A number of approximate techniques have been developed to calculate the eigenvalues in a reduced manner. These schemes approximate the lower eigenvalues that represent the global behavior of the structures. The present study proposes a two-level condensation scheme (TLCS). This scheme consists of two-steps. In the first step, the candidate elements are selected for constructing the reduced system by energy estimation. In the second step, primary degrees of freedom are selected by sequential elimination from the candidate degrees of freedom linked to the selected elements through the first step. The proposed method saves computational cost effectively and recovers eigenvalues of the full system with high accuracy from the lowest to the truncated range of frequency.
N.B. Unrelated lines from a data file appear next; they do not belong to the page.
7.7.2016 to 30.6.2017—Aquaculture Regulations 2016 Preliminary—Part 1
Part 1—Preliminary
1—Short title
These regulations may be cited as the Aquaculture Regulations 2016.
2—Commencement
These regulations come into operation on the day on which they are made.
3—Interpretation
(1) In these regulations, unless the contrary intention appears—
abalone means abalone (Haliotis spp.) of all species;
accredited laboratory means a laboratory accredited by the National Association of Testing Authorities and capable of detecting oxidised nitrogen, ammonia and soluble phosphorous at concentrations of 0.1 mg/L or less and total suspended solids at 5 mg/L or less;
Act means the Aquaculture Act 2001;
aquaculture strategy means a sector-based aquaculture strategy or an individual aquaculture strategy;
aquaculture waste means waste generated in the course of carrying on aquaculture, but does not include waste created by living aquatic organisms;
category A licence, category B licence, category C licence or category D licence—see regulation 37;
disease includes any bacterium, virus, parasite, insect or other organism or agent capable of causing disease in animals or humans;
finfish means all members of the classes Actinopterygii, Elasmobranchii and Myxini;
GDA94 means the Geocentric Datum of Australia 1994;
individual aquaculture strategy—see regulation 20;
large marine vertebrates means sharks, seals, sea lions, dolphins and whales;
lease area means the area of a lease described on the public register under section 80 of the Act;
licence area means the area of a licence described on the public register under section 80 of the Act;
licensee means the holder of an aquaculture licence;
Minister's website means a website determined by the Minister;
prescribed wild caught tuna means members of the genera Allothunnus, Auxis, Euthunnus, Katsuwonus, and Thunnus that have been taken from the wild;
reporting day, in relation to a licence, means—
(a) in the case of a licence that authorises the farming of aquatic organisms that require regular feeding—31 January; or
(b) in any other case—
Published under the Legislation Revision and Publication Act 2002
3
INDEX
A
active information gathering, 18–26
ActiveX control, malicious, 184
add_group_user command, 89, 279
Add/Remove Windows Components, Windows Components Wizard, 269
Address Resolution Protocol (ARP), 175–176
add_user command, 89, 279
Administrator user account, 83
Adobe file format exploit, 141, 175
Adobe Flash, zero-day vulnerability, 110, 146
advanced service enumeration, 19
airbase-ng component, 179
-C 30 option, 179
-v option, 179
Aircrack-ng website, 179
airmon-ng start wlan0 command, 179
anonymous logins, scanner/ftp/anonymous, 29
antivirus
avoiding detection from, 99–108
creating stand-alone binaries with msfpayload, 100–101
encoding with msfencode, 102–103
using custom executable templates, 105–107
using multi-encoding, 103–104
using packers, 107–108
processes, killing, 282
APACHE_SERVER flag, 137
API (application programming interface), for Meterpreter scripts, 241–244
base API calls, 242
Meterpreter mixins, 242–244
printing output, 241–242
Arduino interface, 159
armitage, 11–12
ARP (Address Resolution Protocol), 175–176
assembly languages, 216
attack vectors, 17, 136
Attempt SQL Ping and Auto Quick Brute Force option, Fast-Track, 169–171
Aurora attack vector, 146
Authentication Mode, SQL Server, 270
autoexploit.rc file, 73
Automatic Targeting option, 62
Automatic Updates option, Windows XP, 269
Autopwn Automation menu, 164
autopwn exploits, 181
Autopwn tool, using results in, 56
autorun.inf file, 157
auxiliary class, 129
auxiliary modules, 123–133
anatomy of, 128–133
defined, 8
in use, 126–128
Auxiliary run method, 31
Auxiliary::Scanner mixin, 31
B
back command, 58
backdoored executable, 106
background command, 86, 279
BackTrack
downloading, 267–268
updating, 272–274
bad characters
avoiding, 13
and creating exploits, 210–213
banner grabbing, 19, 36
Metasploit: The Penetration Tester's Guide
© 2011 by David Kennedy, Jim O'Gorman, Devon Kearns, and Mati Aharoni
Moreover, besides the accuracies of the eigenvalue, well-constructed reduced system assures the accuracy of sensitivity of the eigenvalue compared to full system. In this paper, the semi-analytic design sensitivity of eigenvalues is obtained by the rigid body separation technique in reduced system. For the sensitivity calculation, the eigenvectors obtained from the reduced system are transformed into global system field. Numerical examples demonstrate the reliability of the eigenvalue and its sensitivity obtained by the reduced system through the comparison with conventional sensitivity schemes.